Already, 60 percent of Chobe, another serene, exclusive tourism destination, has been ravaged by fire, according to the forestry department.
"Sixty percent of the Chobe area is gone, especially the protected area. It was already gone by mid-September. The Chobe forest national park is gone, and 50 percent of Maikaelelo Forest Reserve also inside the Chobe area has been affected," Kwerepe said.
The acting director also revealed that the country is facing threats of fires from South Africa and Zimbabwe although by Friday the fires had not crossed into Botswana.
However, fires burning from Hwange National Park in Zimbabwe, which encircles most parts of Eastern and Northern Botswana, appeared so huge that should the fires cross into Botswana, the losses could be unbearable.
Kwerepe says they have made attempts to alert authorities in Namibia and Zimbabwe about the fires encroaching into Botswana. Neighbouring countries appear to have lost the war against the fires.
"Botswana is burning as you can see. Already we have lost 80 percent of the Central Kalahari Game Reserve or CKGR, which is the size of Morocco. It is the largest wildlife reserve in the world a habitat for so many species of wildlife."
Kwerepe says the fires at the CKGR have put stress on wild animals, which had to run away from the fires, many forced to move into new habitat. "The animal breeding ground has been affected. There is no food for the animals at the moment in the CKGR. The eland live on wild melons, which have since disappeared," he says.
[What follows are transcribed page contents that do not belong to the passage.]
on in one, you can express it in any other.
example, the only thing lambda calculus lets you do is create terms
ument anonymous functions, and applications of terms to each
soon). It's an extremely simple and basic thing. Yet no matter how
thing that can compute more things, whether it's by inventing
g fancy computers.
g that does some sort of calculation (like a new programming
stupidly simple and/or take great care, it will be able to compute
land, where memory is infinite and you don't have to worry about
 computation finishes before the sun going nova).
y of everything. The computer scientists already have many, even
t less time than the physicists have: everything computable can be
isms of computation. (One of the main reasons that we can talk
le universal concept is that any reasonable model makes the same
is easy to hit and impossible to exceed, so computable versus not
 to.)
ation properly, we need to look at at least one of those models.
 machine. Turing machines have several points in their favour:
He added that the ecosystem has been adversely affected. "If it does not rain very soon, we will witness land degradation which will have a telling effect on the bio-diversity of the area, which will harm our tourism." Kwerepe said.
The Khutse Game Reserve in the Kweneng District last week lost 74,800 hectares of land after the September 28 fires, which were extinguished last Wednesday. Khutse covers 280,000 hectares.
In the Central District, veldt fires have already claimed 19 ranches at sand Veldt three weeks ago. At Kaka ranches, near Orapa-Letlhakane, the fires which were eventually contained last week Tuesday, according to the forestry department, destroyed more than six ranches.